The questions typically began with a stem-winding series of independent clauses and end less with a question than with a deeply pointed criticism – “Given that Scotland voted against devolution, because of its need for blahdy-blahdy-blah, and my constituents’ concerns over this, that, and the other thing, would the right honorable gentleman agree with me that the Prime Minister is violating every rule of decency and common sense by failing to blahdy-blahdy-blah?”

If the question captures the fancy of the House, members solemnly utter phrases like “Hear, hear” or general, and noisy, murmurs of approval or disapprobation.

And then the Secretary of State for Whatever would jump to his feet, lean over the Speaker’s Box, and agree, if the questioner is on his side, or dismiss the whole thing out of hand, if the questioner is on the opposition.

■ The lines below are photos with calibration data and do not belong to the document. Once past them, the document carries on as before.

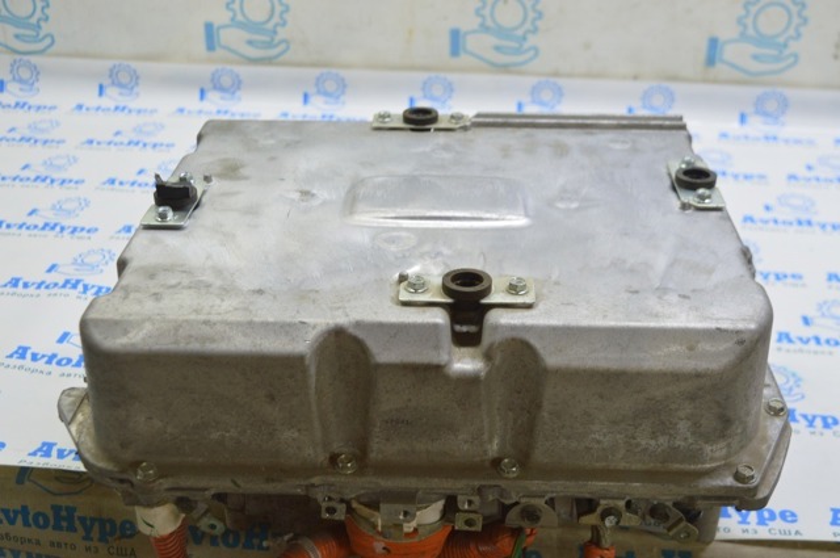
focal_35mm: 46
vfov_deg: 28.9
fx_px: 1084
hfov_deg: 42.4
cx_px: 420
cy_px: 279
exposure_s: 1/20
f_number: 5.6
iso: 400
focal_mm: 31
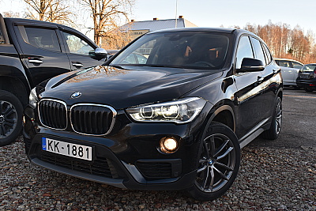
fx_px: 329
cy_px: 106
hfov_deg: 51.3
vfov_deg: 35.5
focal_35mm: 38
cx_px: 158
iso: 400
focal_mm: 25
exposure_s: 1/200
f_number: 8
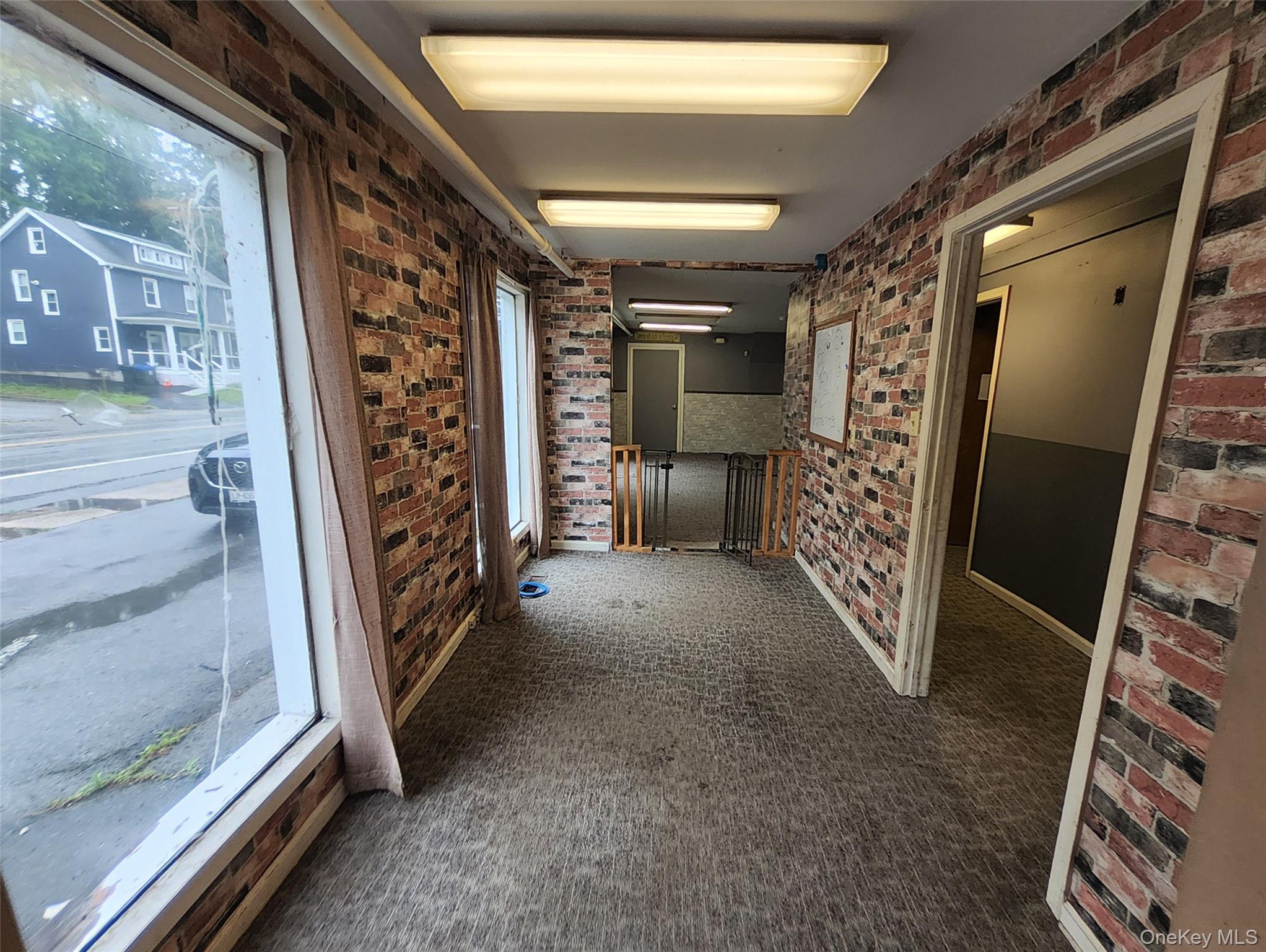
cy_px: 476
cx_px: 633
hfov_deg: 106.1
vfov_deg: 90.0
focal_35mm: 13
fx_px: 476
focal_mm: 1.13
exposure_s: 1/60
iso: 50
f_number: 2.2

He would quickly sit down again, after having either agreed with or verbally whacked the questioner, and the next MP would be recognized and the process would repeat.

The Scottish MPs were all but impossible to understand, due to the thickness of their brogues, but it became clear that they were intent on rehearsing their opposition to Brexit, a position that cut no ice with the Secretary of State.

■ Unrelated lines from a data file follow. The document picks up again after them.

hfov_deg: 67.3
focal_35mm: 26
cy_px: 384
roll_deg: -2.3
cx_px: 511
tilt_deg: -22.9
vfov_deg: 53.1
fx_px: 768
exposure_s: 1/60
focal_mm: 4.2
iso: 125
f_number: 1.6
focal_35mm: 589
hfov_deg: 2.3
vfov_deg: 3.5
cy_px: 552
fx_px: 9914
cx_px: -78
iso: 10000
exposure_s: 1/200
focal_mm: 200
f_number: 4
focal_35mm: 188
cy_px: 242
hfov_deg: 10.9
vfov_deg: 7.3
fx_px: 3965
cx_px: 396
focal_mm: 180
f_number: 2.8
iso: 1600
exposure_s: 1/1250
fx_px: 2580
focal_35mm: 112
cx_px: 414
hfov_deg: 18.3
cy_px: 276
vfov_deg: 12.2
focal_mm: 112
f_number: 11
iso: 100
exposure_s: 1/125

That worthy repeatedly bounced up to remind them that they had voted to remain in Britain, and that Britain had voted for Brexit, so sit down and mind your own business, or words to that effect.

The natural question a visitor asks: how can people savage each other in this manner day after day, year after year, and somehow retain the capacity to govern?

The answer is that these MPs and ministers have often known each other for decades, perhaps attending university or even prep school together.

Familiarity doesn’t breed contempt; it just breeds the capacity to snarl and criticize and dismiss out of hand and shout down one another, like an old married couple used to each other’s foibles and verbal tics.

It seems like a strange way to make law, but members have sat in Parliament for centuries, have bickered and snapped at each other for all that time, and the result isn’t legislative deadlock and divisiveness, as in the U.S. Congress.

Instead, all this infighting has produced the longest-running parliamentary democracy in the history of mankind.

There was a time when Members of the U.S. Congress would share apartments in Washington, eat and drink together, and generally enjoy the sort of across-the-aisle comity that the British enjoy.

Alas, that time has long passed, as members have become far more ideological and lack the bonds of friendship their predecessors developed.

As a result, we have a stagnant House of Representatives, and Congressional debates with a lot of sound and fury that ultimately signify nothing. Listening to their nonsense, one finds oneself quoting the plaintive question of the esteemed philosopher, Rodney King: Why can’t we all just get along?

So the next time you find yourself in London, drop by Parliament. Visitors are welcome and you can find yourself in the galleries above the House of Commons floor, marveling at the way people who snap at each other with the vigor of rugby players somehow manage to keep the country moving forward.

If you’ve ever wondered why there will always be an England, Parliament is the best place to learn why.